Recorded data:

★ ★ ★ ★

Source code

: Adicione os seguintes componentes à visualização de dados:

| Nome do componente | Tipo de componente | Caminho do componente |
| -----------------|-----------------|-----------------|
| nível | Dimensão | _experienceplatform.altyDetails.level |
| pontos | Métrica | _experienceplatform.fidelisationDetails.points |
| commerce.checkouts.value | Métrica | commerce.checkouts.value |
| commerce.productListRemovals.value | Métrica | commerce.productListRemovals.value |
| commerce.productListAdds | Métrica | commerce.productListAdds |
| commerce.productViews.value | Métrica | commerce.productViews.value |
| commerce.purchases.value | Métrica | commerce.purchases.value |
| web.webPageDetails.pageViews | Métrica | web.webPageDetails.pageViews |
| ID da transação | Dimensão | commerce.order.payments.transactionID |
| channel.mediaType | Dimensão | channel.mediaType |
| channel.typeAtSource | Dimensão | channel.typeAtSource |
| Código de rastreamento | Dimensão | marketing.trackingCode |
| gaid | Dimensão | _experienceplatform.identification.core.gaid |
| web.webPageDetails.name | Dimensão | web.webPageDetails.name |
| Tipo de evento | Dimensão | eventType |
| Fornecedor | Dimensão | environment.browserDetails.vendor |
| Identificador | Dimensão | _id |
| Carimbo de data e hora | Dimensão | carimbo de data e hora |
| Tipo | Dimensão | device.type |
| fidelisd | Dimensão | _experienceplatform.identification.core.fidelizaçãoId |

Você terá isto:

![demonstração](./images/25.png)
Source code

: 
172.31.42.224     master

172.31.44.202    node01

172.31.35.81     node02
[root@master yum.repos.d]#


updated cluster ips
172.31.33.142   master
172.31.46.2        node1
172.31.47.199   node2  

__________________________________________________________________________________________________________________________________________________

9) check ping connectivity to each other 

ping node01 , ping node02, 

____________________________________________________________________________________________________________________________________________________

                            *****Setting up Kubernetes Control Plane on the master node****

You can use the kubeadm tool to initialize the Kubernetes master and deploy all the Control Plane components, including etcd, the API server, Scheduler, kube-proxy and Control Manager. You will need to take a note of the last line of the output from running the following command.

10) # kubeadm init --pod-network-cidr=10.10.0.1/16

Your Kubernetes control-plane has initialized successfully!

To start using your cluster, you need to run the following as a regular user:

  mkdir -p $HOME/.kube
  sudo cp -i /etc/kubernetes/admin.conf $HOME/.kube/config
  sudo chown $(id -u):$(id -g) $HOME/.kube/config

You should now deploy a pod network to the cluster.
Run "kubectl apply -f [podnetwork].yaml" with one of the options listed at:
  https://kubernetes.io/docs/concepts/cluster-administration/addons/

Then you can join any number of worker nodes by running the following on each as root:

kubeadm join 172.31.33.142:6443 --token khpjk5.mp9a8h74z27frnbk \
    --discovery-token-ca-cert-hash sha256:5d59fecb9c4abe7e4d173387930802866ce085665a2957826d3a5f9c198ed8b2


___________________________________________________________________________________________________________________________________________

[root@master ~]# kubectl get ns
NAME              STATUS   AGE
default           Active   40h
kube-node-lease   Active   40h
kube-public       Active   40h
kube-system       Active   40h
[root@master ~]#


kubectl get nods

★ ★ ★ ★

Work task: I'd like the lines above from the one with "Adicione os seguintes" up to and including the one with "Dimensão | commerce.order.payments.transactionID |" copied exactly, with no other lines.

Solution below:
: Adicione os seguintes componentes à visualização de dados:

| Nome do componente | Tipo de componente | Caminho do componente |
| -----------------|-----------------|-----------------|
| nível | Dimensão | _experienceplatform.altyDetails.level |
| pontos | Métrica | _experienceplatform.fidelisationDetails.points |
| commerce.checkouts.value | Métrica | commerce.checkouts.value |
| commerce.productListRemovals.value | Métrica | commerce.productListRemovals.value |
| commerce.productListAdds | Métrica | commerce.productListAdds |
| commerce.productViews.value | Métrica | commerce.productViews.value |
| commerce.purchases.value | Métrica | commerce.purchases.value |
| web.webPageDetails.pageViews | Métrica | web.webPageDetails.pageViews |
| ID da transação | Dimensão | commerce.order.payments.transactionID |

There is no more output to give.